Diabo has five favorite Little Blue Books
— Absurdities of the Bible, by Clarence Darrow; Seven Infidel U.S. Presidents, by Joseph McCabe; Queer Facts about Lost Civilizations, by
Charles J. Finger; Why I Do Not Fear
Death, by E. Haldeman Julius; and Is
Our Civilization Over‑Sexed? by Theodore Dreiser. He carries them
around in his pockets and reads them over and over. Mr. Diabo stays in bed
until noon. Then, using a cane, he hobbles over to a neighborhood saloon, the
Nevins Bar & Grill, at 75 Nevins Street, and sits in a booth. If there is
someone around who will sit still and listen, he talks. If not, he reads a
Little Blue Book. The Nevins is the social center of the Caughnawaga colony.
The men in the gangs that work in the city customarily stop there for an hour
or so on the way home. On weekend nights, they go there with their wives and
drink Montreal ale and look at the television.

• QUESTIONS:
- a) Answer these questions using the passage about Mr. Diabo:
(i) Who wrote Absurdities of the Bible?
(ii) Until what time does Mr. Diabo stay in bed?
(iii) What do the men drink at the Nevins on weekend nights?
- b) Write out the section of the passage about Mr. Diabo starting at "Diabo has five" and ending at "at the television.", word for word.
The lines after this passage come from a separate source.

• RECORD EXCERPTS:
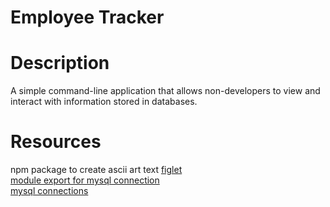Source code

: # Employee Tracker

# Description
A simple command-line application that allows non-developers to view and interact with information stored in databases.

# Resources
npm package to create ascii art text [figlet](https://www.npmjs.com/package/figlet)  
[module export for mysql connection](https://stackoverflow.com/questions/34788750/module-export-for-mysql-connection)  
[mysql connections](https://www.mysqltutorial.org/mysql-nodejs/connect/)  

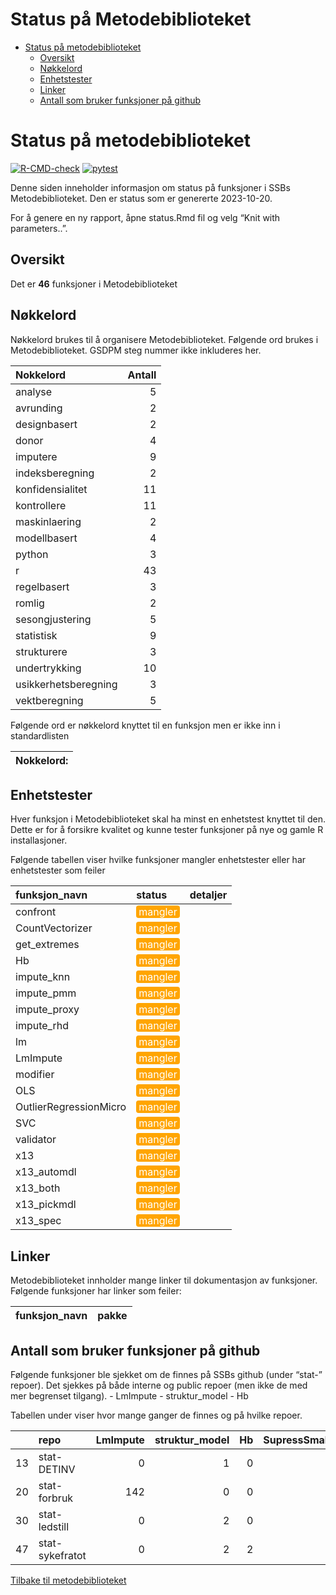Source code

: Status på Metodebiblioteket
================

- <a href="#status-på-metodebiblioteket"
  id="toc-status-på-metodebiblioteket">Status på metodebiblioteket</a>
  - <a href="#oversikt" id="toc-oversikt">Oversikt</a>
  - <a href="#nøkkelord" id="toc-nøkkelord">Nøkkelord</a>
  - <a href="#enhetstester" id="toc-enhetstester">Enhetstester</a>
  - <a href="#linker" id="toc-linker">Linker</a>
  - <a href="#antall-som-bruker-funksjoner-på-github"
    id="toc-antall-som-bruker-funksjoner-på-github">Antall som bruker
    funksjoner på github</a>

# Status på metodebiblioteket

[![R-CMD-check](https://github.com/statisticsnorway/metodebiblioteket/actions/workflows/R-CMD-check.yaml/badge.svg)](https://github.com/statisticsnorway/metodebiblioteket/actions/workflows/R-CMD-check.yaml)
[![pytest](https://github.com/statisticsnorway/metodebiblioteket/actions/workflows/pytest-check.yaml/badge.svg)](https://github.com/statisticsnorway/metodebiblioteket/actions/workflows/pytest.yaml)

Denne siden inneholder informasjon om status på funksjoner i SSBs
Metodebiblioteket. Den er status som er genererte 2023-10-20.

For å genere en ny rapport, åpne status.Rmd fil og velg “Knit with
parameters..”.

## Oversikt

Det er **46** funksjoner i Metodebiblioteket

## Nøkkelord

Nøkkelord brukes til å organisere Metodebiblioteket. Følgende ord brukes
i Metodebiblioteket. GSDPM steg nummer ikke inkluderes her.

| Nokkelord            | Antall |
|:---------------------|-------:|
| analyse              |      5 |
| avrunding            |      2 |
| designbasert         |      2 |
| donor                |      4 |
| imputere             |      9 |
| indeksberegning      |      2 |
| konfidensialitet     |     11 |
| kontrollere          |     11 |
| maskinlaering        |      2 |
| modellbasert         |      4 |
| python               |      3 |
| r                    |     43 |
| regelbasert          |      3 |
| romlig               |      2 |
| sesongjustering      |      5 |
| statistisk           |      9 |
| strukturere          |      3 |
| undertrykking        |     10 |
| usikkerhetsberegning |      3 |
| vektberegning        |      5 |

Følgende ord er nøkkelord knyttet til en funksjon men er ikke inn i
standardlisten

| Nokkelord: |
|:-----------|

## Enhetstester

Hver funksjon i Metodebiblioteket skal ha minst en enhetstest knyttet
til den. Dette er for å forsikre kvalitet og kunne tester funksjoner på
nye og gamle R installasjoner.

Følgende tabellen viser hvilke funksjoner mangler enhetstester eller har
enhetstester som feiler

| funksjon_navn          | status                                                                                                                                                    | detaljer |
|:-----------------------|:----------------------------------------------------------------------------------------------------------------------------------------------------------|:---------|
| confront               | <span style="     color: white !important;border-radius: 4px; padding-right: 4px; padding-left: 4px; background-color: orange !important;">mangler</span> |          |
| CountVectorizer        | <span style="     color: white !important;border-radius: 4px; padding-right: 4px; padding-left: 4px; background-color: orange !important;">mangler</span> |          |
| get_extremes           | <span style="     color: white !important;border-radius: 4px; padding-right: 4px; padding-left: 4px; background-color: orange !important;">mangler</span> |          |
| Hb                     | <span style="     color: white !important;border-radius: 4px; padding-right: 4px; padding-left: 4px; background-color: orange !important;">mangler</span> |          |
| impute_knn             | <span style="     color: white !important;border-radius: 4px; padding-right: 4px; padding-left: 4px; background-color: orange !important;">mangler</span> |          |
| impute_pmm             | <span style="     color: white !important;border-radius: 4px; padding-right: 4px; padding-left: 4px; background-color: orange !important;">mangler</span> |          |
| impute_proxy           | <span style="     color: white !important;border-radius: 4px; padding-right: 4px; padding-left: 4px; background-color: orange !important;">mangler</span> |          |
| impute_rhd             | <span style="     color: white !important;border-radius: 4px; padding-right: 4px; padding-left: 4px; background-color: orange !important;">mangler</span> |          |
| lm                     | <span style="     color: white !important;border-radius: 4px; padding-right: 4px; padding-left: 4px; background-color: orange !important;">mangler</span> |          |
| LmImpute               | <span style="     color: white !important;border-radius: 4px; padding-right: 4px; padding-left: 4px; background-color: orange !important;">mangler</span> |          |
| modifier               | <span style="     color: white !important;border-radius: 4px; padding-right: 4px; padding-left: 4px; background-color: orange !important;">mangler</span> |          |
| OLS                    | <span style="     color: white !important;border-radius: 4px; padding-right: 4px; padding-left: 4px; background-color: orange !important;">mangler</span> |          |
| OutlierRegressionMicro | <span style="     color: white !important;border-radius: 4px; padding-right: 4px; padding-left: 4px; background-color: orange !important;">mangler</span> |          |
| SVC                    | <span style="     color: white !important;border-radius: 4px; padding-right: 4px; padding-left: 4px; background-color: orange !important;">mangler</span> |          |
| validator              | <span style="     color: white !important;border-radius: 4px; padding-right: 4px; padding-left: 4px; background-color: orange !important;">mangler</span> |          |
| x13                    | <span style="     color: white !important;border-radius: 4px; padding-right: 4px; padding-left: 4px; background-color: orange !important;">mangler</span> |          |
| x13_automdl            | <span style="     color: white !important;border-radius: 4px; padding-right: 4px; padding-left: 4px; background-color: orange !important;">mangler</span> |          |
| x13_both               | <span style="     color: white !important;border-radius: 4px; padding-right: 4px; padding-left: 4px; background-color: orange !important;">mangler</span> |          |
| x13_pickmdl            | <span style="     color: white !important;border-radius: 4px; padding-right: 4px; padding-left: 4px; background-color: orange !important;">mangler</span> |          |
| x13_spec               | <span style="     color: white !important;border-radius: 4px; padding-right: 4px; padding-left: 4px; background-color: orange !important;">mangler</span> |          |

## Linker

Metodebiblioteket innholder mange linker til dokumentasjon av
funksjoner. Følgende funksjoner har linker som feiler:

| funksjon_navn | pakke |
|:--------------|:------|

## Antall som bruker funksjoner på github

Følgende funksjoner ble sjekket om de finnes på SSBs github (under
“stat-” repoer). Det sjekkes på både interne og public repoer (men ikke
de med mer begrenset tilgang). - LmImpute - struktur_model - Hb

Tabellen under viser hvor mange ganger de finnes og på hvilke repoer.

<table>
<thead>
<tr>
<th style="text-align:left;">
</th>
<th style="text-align:left;">
repo
</th>
<th style="text-align:right;">
LmImpute
</th>
<th style="text-align:right;">
struktur_model
</th>
<th style="text-align:right;">
Hb
</th>
<th style="text-align:right;">
SupressSmallCounts
</th>
</tr>
</thead>
<tbody>
<tr>
<td style="text-align:left;">
13
</td>
<td style="text-align:left;">
stat-DETINV
</td>
<td style="text-align:right;">
0
</td>
<td style="text-align:right;">
1
</td>
<td style="text-align:right;">
0
</td>
<td style="text-align:right;">
0
</td>
</tr>
<tr>
<td style="text-align:left;">
20
</td>
<td style="text-align:left;">
stat-forbruk
</td>
<td style="text-align:right;">
142
</td>
<td style="text-align:right;">
0
</td>
<td style="text-align:right;">
0
</td>
<td style="text-align:right;">
0
</td>
</tr>
<tr>
<td style="text-align:left;">
30
</td>
<td style="text-align:left;">
stat-ledstill
</td>
<td style="text-align:right;">
0
</td>
<td style="text-align:right;">
2
</td>
<td style="text-align:right;">
0
</td>
<td style="text-align:right;">
0
</td>
</tr>
<tr>
<td style="text-align:left;">
47
</td>
<td style="text-align:left;">
stat-sykefratot
</td>
<td style="text-align:right;">
0
</td>
<td style="text-align:right;">
2
</td>
<td style="text-align:right;">
2
</td>
<td style="text-align:right;">
0
</td>
</tr>
</tbody>
</table>

[Tilbake til
metodebiblioteket](https://www.github.com/statisticsnorway/metodebiblioteket)
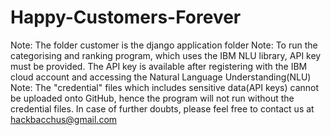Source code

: # Happy-Customers-Forever
Note: The folder customer is the django application folder
Note: To run the categorising and ranking program, which uses the IBM NLU library, API key must be provided.
The API key is available after registering with the IBM cloud account and accessing the Natural Language Understanding(NLU) 
Note: The "credential" files which includes sensitive data(API keys) cannot be uploaded onto GitHub, hence the program will not run without the credential files. In case of further doubts, please feel free to contact us at hackbacchus@gmail.com
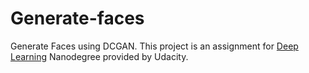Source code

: # Generate-faces
Generate Faces using DCGAN.
This project is an assignment for [Deep Learning](https://www.udacity.com/course/deep-learning-nanodegree--nd101) Nanodegree provided by Udacity.
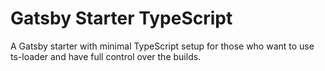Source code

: # Gatsby Starter TypeScript
A Gatsby starter with minimal TypeScript setup for those who want to use ts-loader and have full control over the builds.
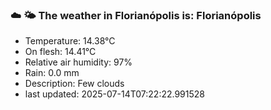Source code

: ### ☁️ 🌤️  The weather in Florianópolis is: Florianópolis

- Temperature: 14.38°C
- On flesh: 14.41°C
- Relative air humidity: 97%
- Rain: 0.0 mm
- Description: Few clouds
- last updated: 2025-07-14T07:22:22.991528
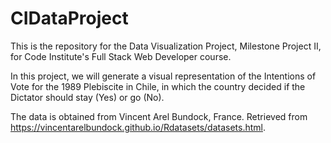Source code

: # CIDataProject

This is the repository for the Data Visualization Project, Milestone Project II, for Code Institute's Full Stack Web Developer 
course. 

In this project, we will generate a visual representation of the Intentions of Vote for the 1989 Plebiscite in Chile, in which the country decided if the Dictator should stay (Yes) or go (No).

The data is obtained from Vincent Arel Bundock, France. Retrieved from https://vincentarelbundock.github.io/Rdatasets/datasets.html. 
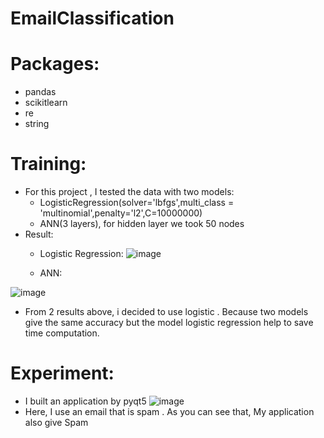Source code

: # EmailClassification
# Packages:
  - pandas
  - scikitlearn
  - re
  - string
# Training:
 - For this project , I tested the data with two models:
    - LogisticRegression(solver='lbfgs',multi_class = 'multinomial',penalty='l2',C=10000000)
    - ANN(3 layers), for hidden layer  we took 50 nodes
 - Result:
    - Logistic Regression:
  ![image](https://user-images.githubusercontent.com/106424285/232962273-8fdb67ca-9bc6-45f0-bf0d-3add983ff001.png)


    
    
    - ANN:
  
![image](https://user-images.githubusercontent.com/106424285/232962217-08b617b6-8d42-4d36-9e06-4d785470aa29.png)

 - From 2 results above, i decided to use logistic . Because two models give the same accuracy but the model logistic regression help to save time computation.
# Experiment:
 - I built an application by pyqt5
  ![image](https://user-images.githubusercontent.com/106424285/232960794-743a226e-b0f6-4c7c-a012-e40ca636ef50.png)
 - Here, I use an email that is spam . As you can see that, My application also give Spam
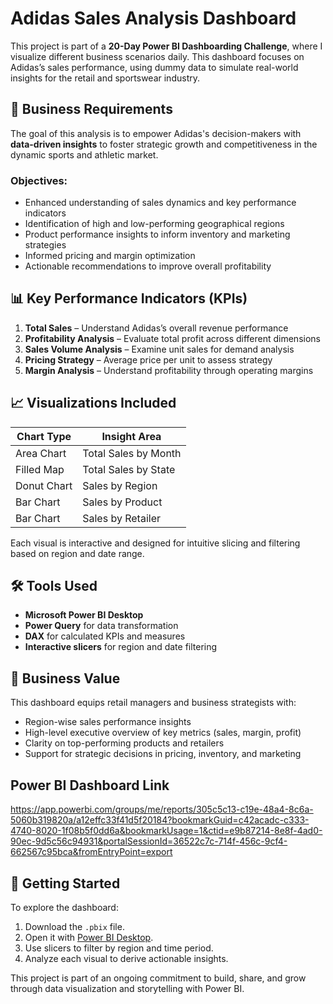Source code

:# Adidas Sales Analysis Dashboard

This project is part of a **20-Day Power BI Dashboarding Challenge**, where I visualize different business scenarios daily. This dashboard focuses on Adidas’s sales performance, using dummy data to simulate real-world insights for the retail and sportswear industry.

## 🧭 Business Requirements

The goal of this analysis is to empower Adidas's decision-makers with **data-driven insights** to foster strategic growth and competitiveness in the dynamic sports and athletic market.

### Objectives:
- Enhanced understanding of sales dynamics and key performance indicators
- Identification of high and low-performing geographical regions
- Product performance insights to inform inventory and marketing strategies
- Informed pricing and margin optimization
- Actionable recommendations to improve overall profitability

## 📊 Key Performance Indicators (KPIs)

1. **Total Sales** – Understand Adidas’s overall revenue performance  
2. **Profitability Analysis** – Evaluate total profit across different dimensions  
3. **Sales Volume Analysis** – Examine unit sales for demand analysis  
4. **Pricing Strategy** – Average price per unit to assess strategy  
5. **Margin Analysis** – Understand profitability through operating margins  

## 📈 Visualizations Included

| Chart Type         | Insight Area                                  |
|--------------------|-----------------------------------------------|
| Area Chart         | Total Sales by Month                          |
| Filled Map         | Total Sales by State                          |
| Donut Chart        | Sales by Region                               |
| Bar Chart          | Sales by Product                              |
| Bar Chart          | Sales by Retailer                             |

Each visual is interactive and designed for intuitive slicing and filtering based on region and date range.

## 🛠 Tools Used

- **Microsoft Power BI Desktop**
- **Power Query** for data transformation
- **DAX** for calculated KPIs and measures
- **Interactive slicers** for region and date filtering

## 💼 Business Value

This dashboard equips retail managers and business strategists with:
- Region-wise sales performance insights
- High-level executive overview of key metrics (sales, margin, profit)
- Clarity on top-performing products and retailers
- Support for strategic decisions in pricing, inventory, and marketing

## Power BI Dashboard Link
https://app.powerbi.com/groups/me/reports/305c5c13-c19e-48a4-8c6a-5060b319820a/a12effc33f41d5f20184?bookmarkGuid=c42acadc-c333-4740-8020-1f08b5f0dd6a&bookmarkUsage=1&ctid=e9b87214-8e8f-4ad0-90ec-9d5c56c94931&portalSessionId=36522c7c-714f-456c-9cf4-662567c95bca&fromEntryPoint=export

## 🚀 Getting Started

To explore the dashboard:
1. Download the `.pbix` file.
2. Open it with [Power BI Desktop](https://powerbi.microsoft.com/desktop/).
3. Use slicers to filter by region and time period.
4. Analyze each visual to derive actionable insights.

This project is part of an ongoing commitment to build, share, and grow through data visualization and storytelling with Power BI.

• ANSWERS TO THIS EXERCISE:
- a)
(i) Clarence Darrow
(ii) Noon
(iii) Montreal ale

- b)
Diabo has five favorite Little Blue Books
— Absurdities of the Bible, by Clarence Darrow; Seven Infidel U.S. Presidents, by Joseph McCabe; Queer Facts about Lost Civilizations, by
Charles J. Finger; Why I Do Not Fear
Death, by E. Haldeman Julius; and Is
Our Civilization Over‑Sexed? by Theodore Dreiser. He carries them
around in his pockets and reads them over and over. Mr. Diabo stays in bed
until noon. Then, using a cane, he hobbles over to a neighborhood saloon, the
Nevins Bar & Grill, at 75 Nevins Street, and sits in a booth. If there is
someone around who will sit still and listen, he talks. If not, he reads a
Little Blue Book. The Nevins is the social center of the Caughnawaga colony.
The men in the gangs that work in the city customarily stop there for an hour
or so on the way home. On weekend nights, they go there with their wives and
drink Montreal ale and look at the television.